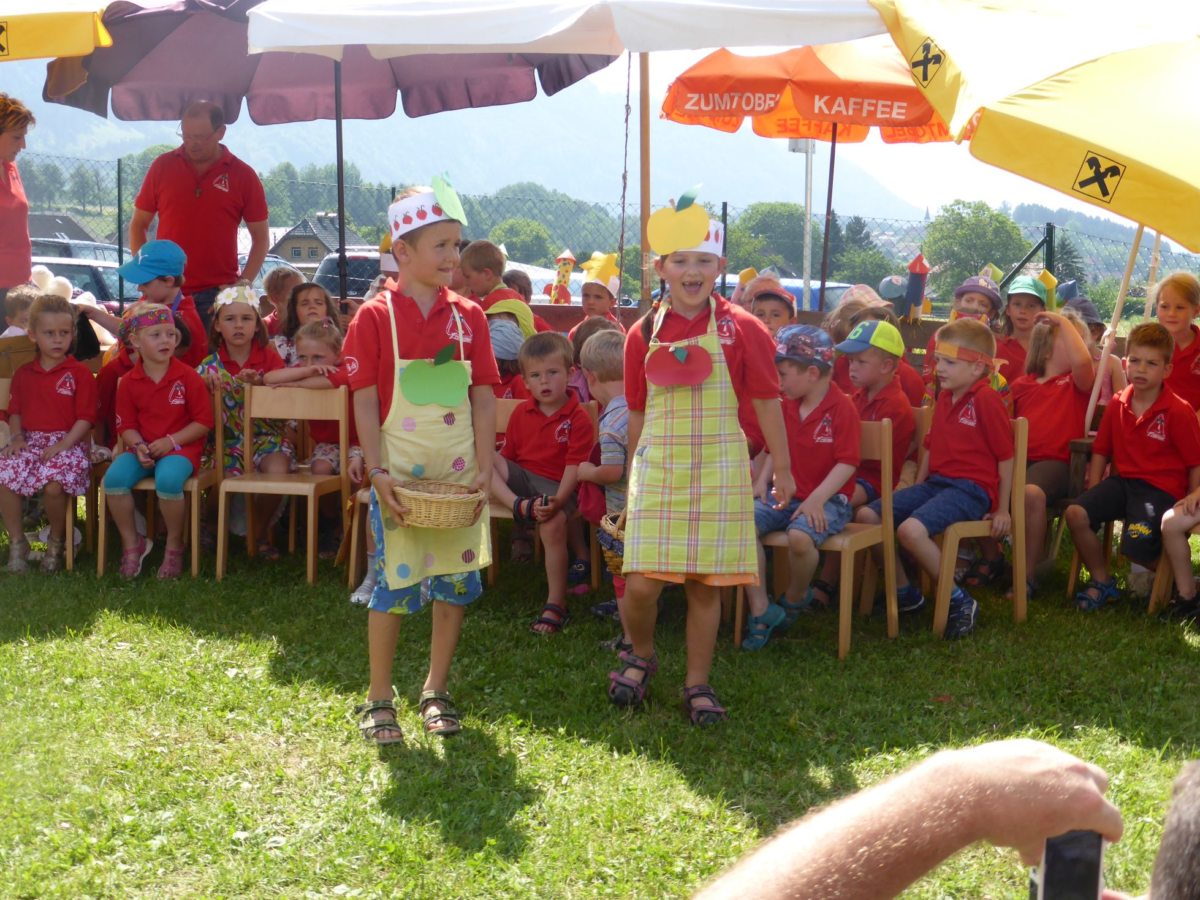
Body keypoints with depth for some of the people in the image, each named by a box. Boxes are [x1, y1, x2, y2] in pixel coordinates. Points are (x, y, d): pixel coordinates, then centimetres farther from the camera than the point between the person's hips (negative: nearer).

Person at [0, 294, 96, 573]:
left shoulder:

**Action item**
Give back every line of the material above without changing a word, and leave out the picture.

**Response**
Body keypoints with depth for some of the people in the image, each named by a box. Boxes are [x1, y1, x2, y2] in pixel coordinates. Points are (x, y, d): pixel coordinates, then centimetres farther from the camera than the point between the person's hips (negative: nearer).

Person at [0, 294, 96, 573]:
left shoulder:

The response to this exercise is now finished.